David Mackenzie Ogilvy (23 June 1911 – 21 July 1999), CBE, was an advertising executive who was widely hailed as "The Father of Advertising". In 1962, Time called him "the most sought-after wizard in today's advertising industry".
David Mackenzie Ogilvy was born on 23 June 1911 at West Horsley, Surrey in England. His mother, Dorothy Blow Fairfield, was Anglo-Irish. His father, Francis John Longley Ogilvy (c. 1867 - 1943) was a Gaelic-speaking Highlander from Scotland who was a classics scholar and a financial BROKER. Ogilvy attended St Cyprian's School, Eastbourne, on reduced fees because of his father's straitened circumstances and won a scholarship at age thirteen to Fettes College, in Edinburgh. In 1929, he again won a scholarship, this time in History to Christ Church, Oxford.
Wroe Alderson (1898 – 1965), an active Quaker, is widely recognized as the most important marketing theorist of the twentieth century and the "father of modern marketing".
Alderson’s academic training was at George Washington, MIT and the University of Pennsylvania. He served as president of the American Marketing Association and was highly active in The Institute of Management Sciences. He began his BUSINESS career at the U.S. department of Commerce, founded the internationally prominent marketing consulting firm of Alderson Associates, and served as a professor at Wharton University of Pennsylvania after joining it in 1959. While always deeply involved in the advancement of marketing science he also believed that theory and practice go hand in hand. This also suited his scientific method. From a methodological perspective, he emphasized inductive theorizing from market place events, providing a balanced to the neo-classical theories of firm behaviour. He also had the ability to communicate in the language of many disciplines and to bridge the BUSINESS and academic communities.

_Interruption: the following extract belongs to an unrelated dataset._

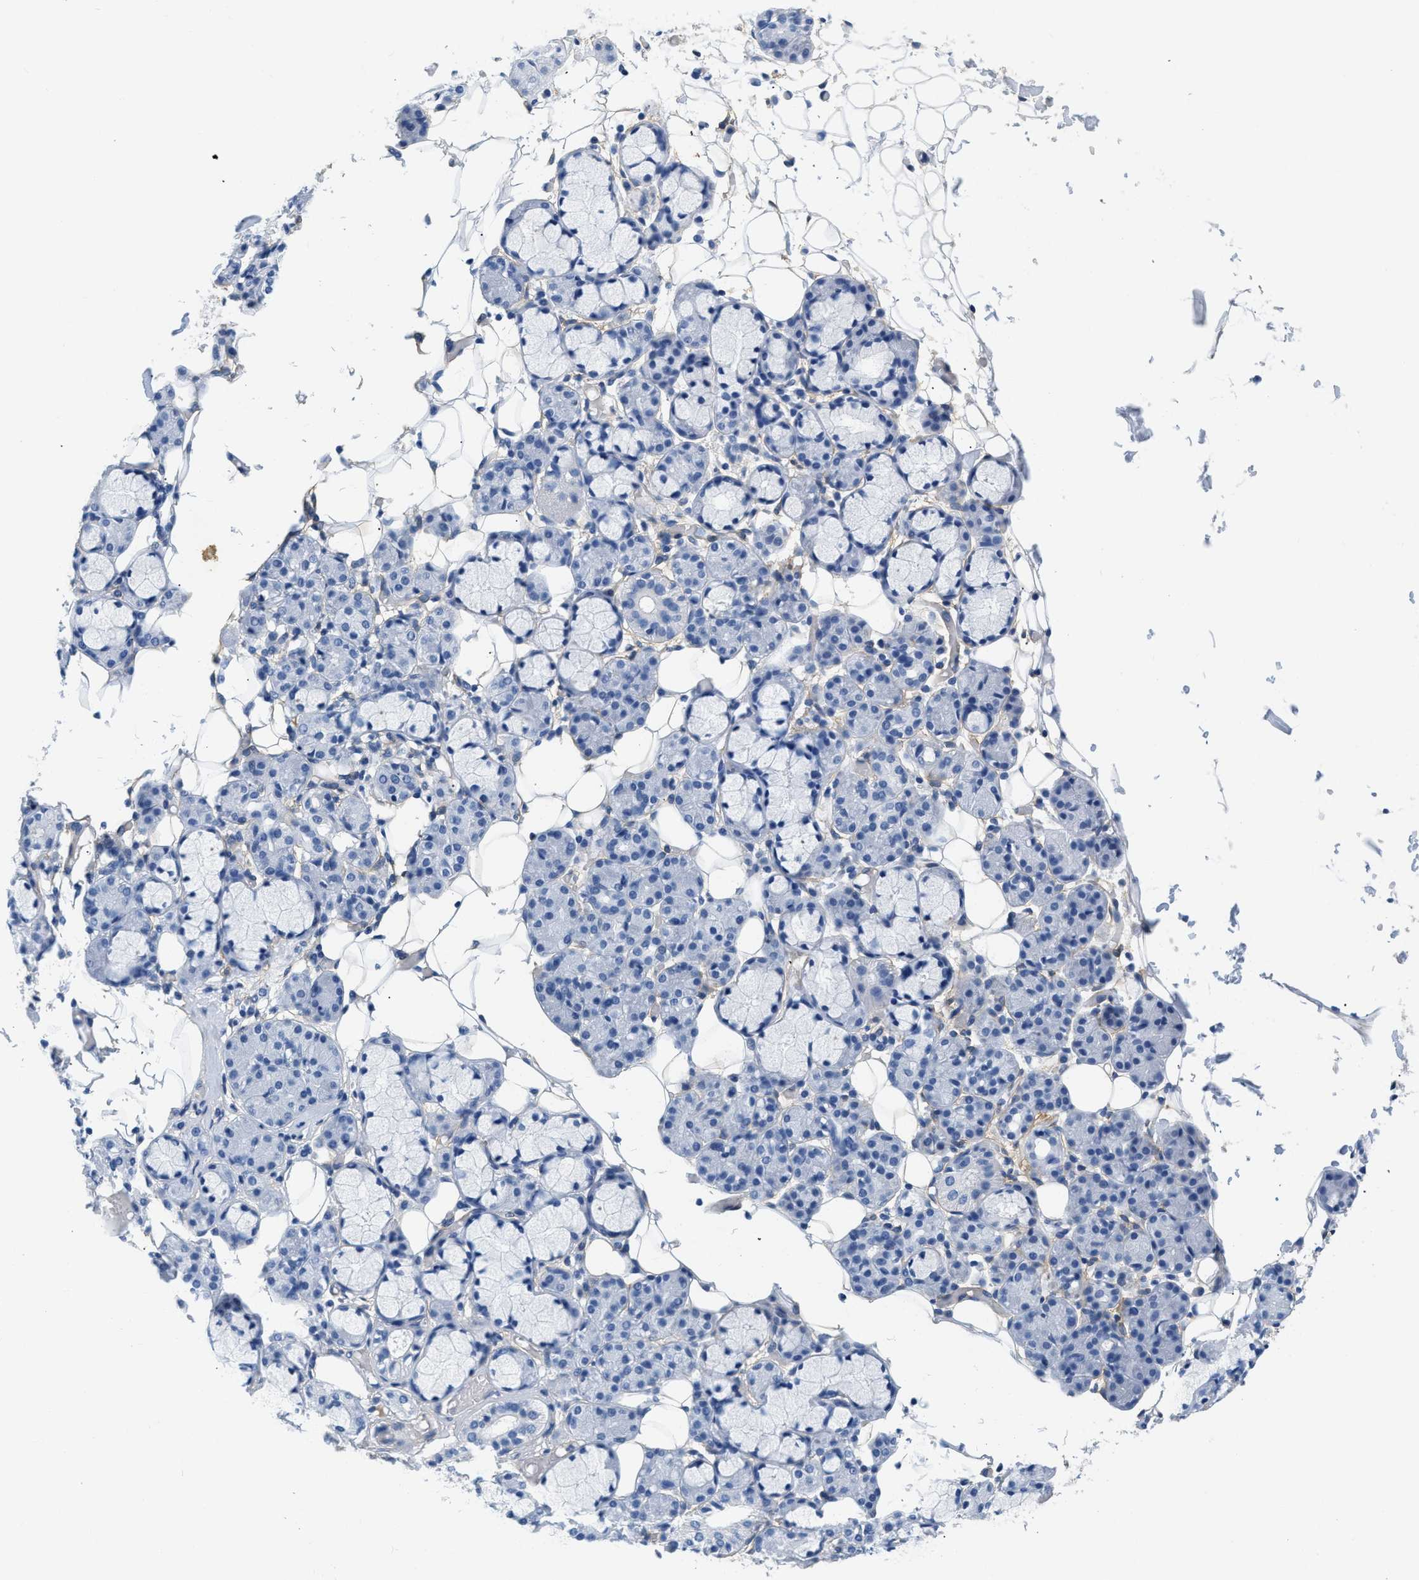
{"staining": {"intensity": "negative", "quantity": "none", "location": "none"}, "tissue": "salivary gland", "cell_type": "Glandular cells", "image_type": "normal", "snomed": [{"axis": "morphology", "description": "Normal tissue, NOS"}, {"axis": "topography", "description": "Salivary gland"}], "caption": "Immunohistochemistry histopathology image of unremarkable salivary gland: salivary gland stained with DAB exhibits no significant protein staining in glandular cells. (Stains: DAB immunohistochemistry with hematoxylin counter stain, Microscopy: brightfield microscopy at high magnification).", "gene": "PDGFRB", "patient": {"sex": "male", "age": 63}}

Thomas J. "Tom" Peters (born November 7, 1942 in Baltimore, Maryland) is an American writer on BUSINESS management practices, best known for In Search of Excellence (co-authored with Robert H. Waterman, Jr).
Peters was born in Baltimore, Maryland. He went to Severn School for High School and attended Cornell University, receiving a bachelor's degree in civil engineering in 1965, and a master's degree in 1966. He later studied BUSINESS at Stanford Business School, receiving an M.B.A. and PhD. In 2004, he also received an honorary doctorate from the State University of Management in Moscow.